Chapter 42's centrepiece, interactive. The same sentence costs 11 tokens in English under GPT-2 and 33 tokens in Polish under the same model. A 5-digit number splits into 2 tokens but the next 5-digit number splits into 3. Code indentation eats tokens one nbsp at a time. Try anything — everything below updates live in your browser.
Token-count comparison
What am I looking at?
Five tokenizers — three trivial and two production-grade — applied to the same input:
- Character-level. One token per Unicode character. The simplest possible vocabulary; what Chapter 41 used.
- Whitespace-split. One token per word as defined by whitespace. Useless on Chinese; vocabulary explodes for any open-domain corpus.
- Our BPE. 500-token byte-pair-encoding tokenizer trained on 80 KB of Shakespeare in §42.2. Knows English well, knows nothing else.
- GPT-2 BPE. The real GPT-2 byte-level BPE tokenizer (vocabulary size 50 257) trained on WebText, used by GPT-2/3/4. Loaded from HuggingFace CDN.
- BERT WordPiece. The real BERT-base-uncased WordPiece tokenizer (vocab 30 522) trained on English Wikipedia + BookCorpus.
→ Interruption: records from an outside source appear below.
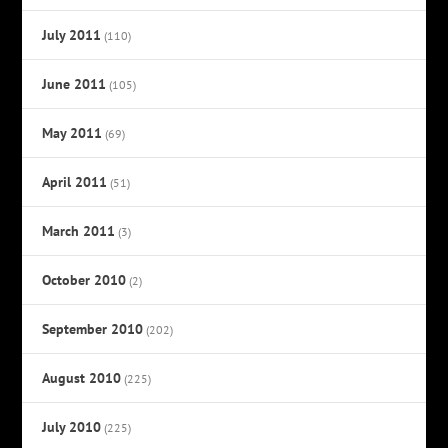
July 2011
(110)
June 2011
(105)
May 2011
(69)
April 2011
(51)
March 2011
(3)
October 2010
(2)
September 2010
(202)
August 2010
(225)
July 2010
(225)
The point is not which is "best." It is to make visible the wildly different cost each tokenizer assigns to the same content. Try the Polish, Chinese, and number-sequence presets — the same model with the same context-window budget can see a 4–15× different amount of text per dollar depending on which language you happen to be writing in.
The GPT-2 and BERT tokenizers run via @huggingface/transformers compiled to WebAssembly. The first time you load this page they download ~3 MB of vocabulary and merge files from the HuggingFace CDN; subsequent loads are cached.